## Requirement
Answer these questions about the account of making clothing appointments below:
1. On which days is the auditor coming?
2. On what day did someone call or come into the store needing clothing assistance?
3. To whom did the co-worker apologize?

## Document segment
^^^^^^^^^^^^^^^^
Having mostly clerical/managerial jobs in the past, I lean toward wanting to help the assistant director when she lets me and I have the time.  I get nothing from it other than satisfaction that I have decreased her stress levels just a little.  I have been helping her make appointments for people in need of acquiring free clothing at our store.  The auditor is coming on Thursday, Friday and Monday, so the assistant director has been busy trying to get ready for the audit.  When someone calls for clothing assistance, I check her calendar and then I inform her of what spaces are available and when she gives me the approval, I make the appointment and make sure that the client has knowledge of the date and time, as well as directions to the store.

 

Someone either called or came into the store Tuesday needing clothing assistance.  The aforementioned Northern co-worker came to ask the assistant director about making an appointment for the woman.  The assistant director immediately looked at me for help, since I had been making her appointments for her.  I spoke up as to my knowledge of the last appointment I had actually made for her, and the other co-worker shushed me.  When I kept on telling her what the last appointment I had made was, she shushed me again, lost her patience and said “Excuse me, I am NOT talking to you!”  I told her I knew as much about the appointments as the assistant director since she had been letting me make them for her.  The co-worker continued to argue with me that it wasn’t any of my business and I should stay out of it.  I went inside and she continued fussing at me.  I told her she didn’t know what she was talking about, since I had been making the appointments for the assistant director to help her out in a stressful time.  Even though she finally realized I HAD been helping, she never apologized to me, but went to the assistant director and apologized to her.  I thought it was rather comical myself.
^^^^^^^^^^^^^^^^
## Record excerpts
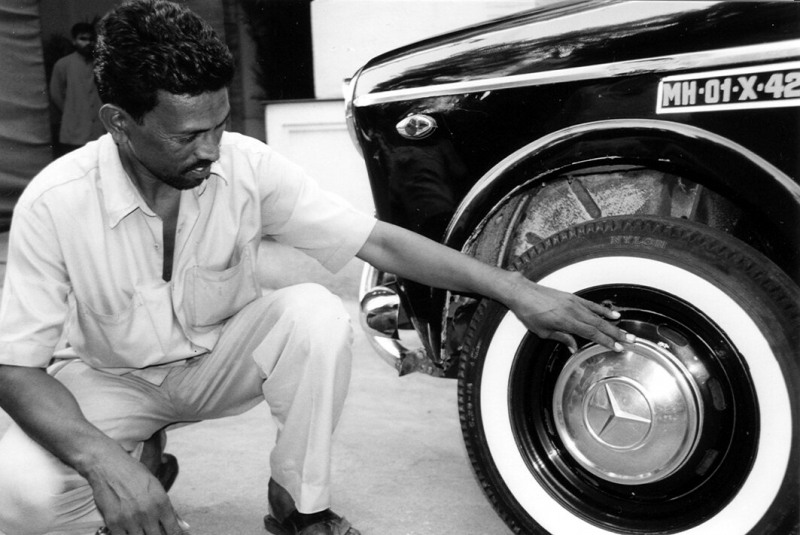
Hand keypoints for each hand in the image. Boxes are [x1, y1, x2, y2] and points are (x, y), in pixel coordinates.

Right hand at [84, 441, 186, 534]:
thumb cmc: (134, 473)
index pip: (173, 530)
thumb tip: (184, 526)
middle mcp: (148, 512)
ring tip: (142, 528)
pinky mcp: (114, 523)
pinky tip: (129, 530)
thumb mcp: (156, 486)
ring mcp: (130, 519)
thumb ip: (170, 509)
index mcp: (161, 502)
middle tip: (154, 530)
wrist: (108, 466)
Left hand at [506, 274, 630, 352]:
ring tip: (626, 331)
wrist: (522, 292)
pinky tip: (613, 315)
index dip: (605, 341)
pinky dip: (603, 310)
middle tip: (630, 340)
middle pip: (598, 325)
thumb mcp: (542, 331)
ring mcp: (573, 302)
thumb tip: (574, 347)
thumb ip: (561, 338)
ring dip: (612, 325)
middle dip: (615, 334)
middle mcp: (572, 311)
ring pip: (597, 316)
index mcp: (565, 321)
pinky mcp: (571, 297)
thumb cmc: (528, 312)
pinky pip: (590, 305)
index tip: (617, 347)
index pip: (590, 334)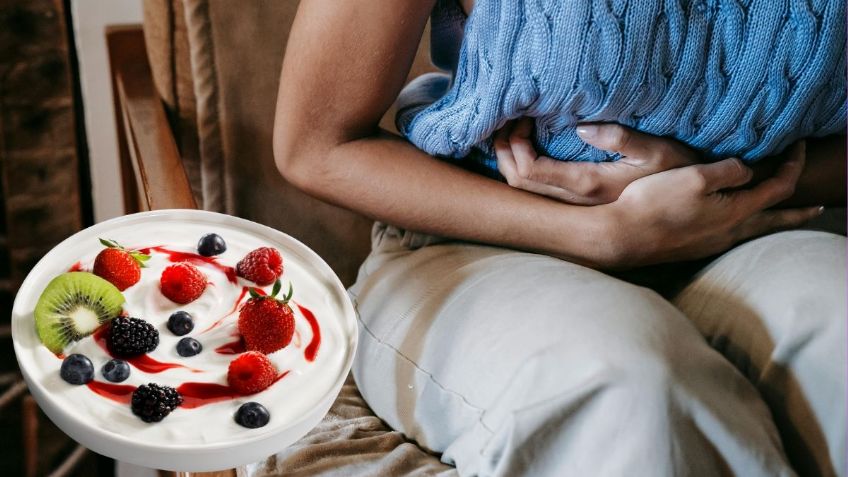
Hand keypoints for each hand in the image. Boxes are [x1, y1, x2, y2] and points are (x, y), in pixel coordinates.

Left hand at [495, 118, 696, 204]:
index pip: (530, 172)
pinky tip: (528, 149)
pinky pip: (537, 192)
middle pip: (518, 183)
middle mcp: (576, 202)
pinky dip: (522, 169)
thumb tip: (581, 129)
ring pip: (524, 191)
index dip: (515, 146)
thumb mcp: (658, 151)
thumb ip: (622, 139)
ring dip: (510, 161)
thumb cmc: (678, 173)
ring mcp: (575, 206)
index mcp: (589, 185)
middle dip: (504, 151)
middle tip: (509, 121)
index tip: (523, 118)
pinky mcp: (579, 205)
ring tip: (513, 132)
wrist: (690, 206)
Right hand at [601, 141, 822, 266]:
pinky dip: (747, 226)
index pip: (778, 187)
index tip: (798, 146)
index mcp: (736, 211)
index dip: (793, 165)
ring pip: (754, 230)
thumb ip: (728, 170)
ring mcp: (711, 243)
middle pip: (775, 221)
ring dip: (773, 221)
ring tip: (781, 216)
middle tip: (819, 208)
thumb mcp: (695, 176)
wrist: (622, 236)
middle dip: (798, 212)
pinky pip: (732, 235)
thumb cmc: (655, 204)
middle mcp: (730, 232)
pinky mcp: (694, 247)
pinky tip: (735, 223)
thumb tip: (746, 170)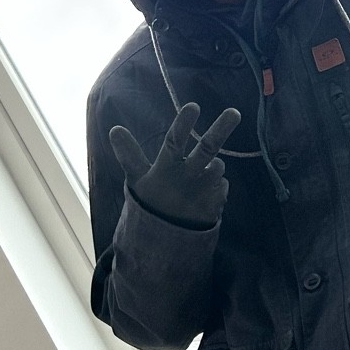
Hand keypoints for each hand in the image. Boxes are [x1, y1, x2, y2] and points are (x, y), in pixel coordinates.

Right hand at [110, 103, 241, 228]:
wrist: (165, 243)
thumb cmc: (150, 203)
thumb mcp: (137, 180)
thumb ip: (129, 155)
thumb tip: (115, 129)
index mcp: (165, 170)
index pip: (173, 142)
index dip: (183, 124)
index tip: (194, 105)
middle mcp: (187, 179)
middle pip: (206, 149)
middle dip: (221, 129)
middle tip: (235, 112)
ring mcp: (203, 191)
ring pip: (217, 167)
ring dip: (212, 167)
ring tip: (197, 179)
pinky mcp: (216, 204)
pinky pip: (223, 185)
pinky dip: (216, 185)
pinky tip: (202, 194)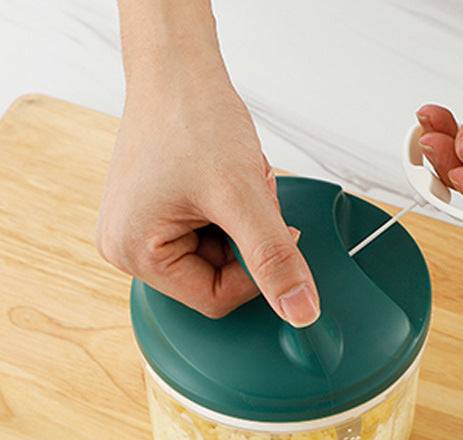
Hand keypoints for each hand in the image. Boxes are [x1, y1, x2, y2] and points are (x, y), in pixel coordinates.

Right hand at [98, 0, 318, 324]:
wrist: (179, 69)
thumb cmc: (194, 118)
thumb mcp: (243, 196)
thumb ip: (274, 260)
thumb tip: (300, 313)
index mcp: (134, 254)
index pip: (217, 300)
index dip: (257, 272)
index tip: (273, 230)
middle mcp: (128, 249)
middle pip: (217, 279)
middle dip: (246, 240)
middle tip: (245, 194)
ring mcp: (140, 232)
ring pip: (219, 257)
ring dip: (242, 225)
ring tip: (232, 182)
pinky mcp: (156, 217)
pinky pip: (210, 236)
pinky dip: (231, 214)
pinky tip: (225, 183)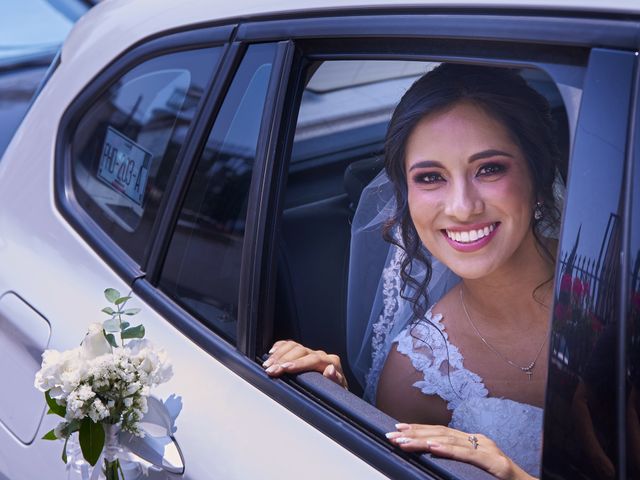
^^^^^^^^^^^^^^^^
## Result of this task
1. Thursday, Friday and Monday
2. Tuesday
3. The assistant director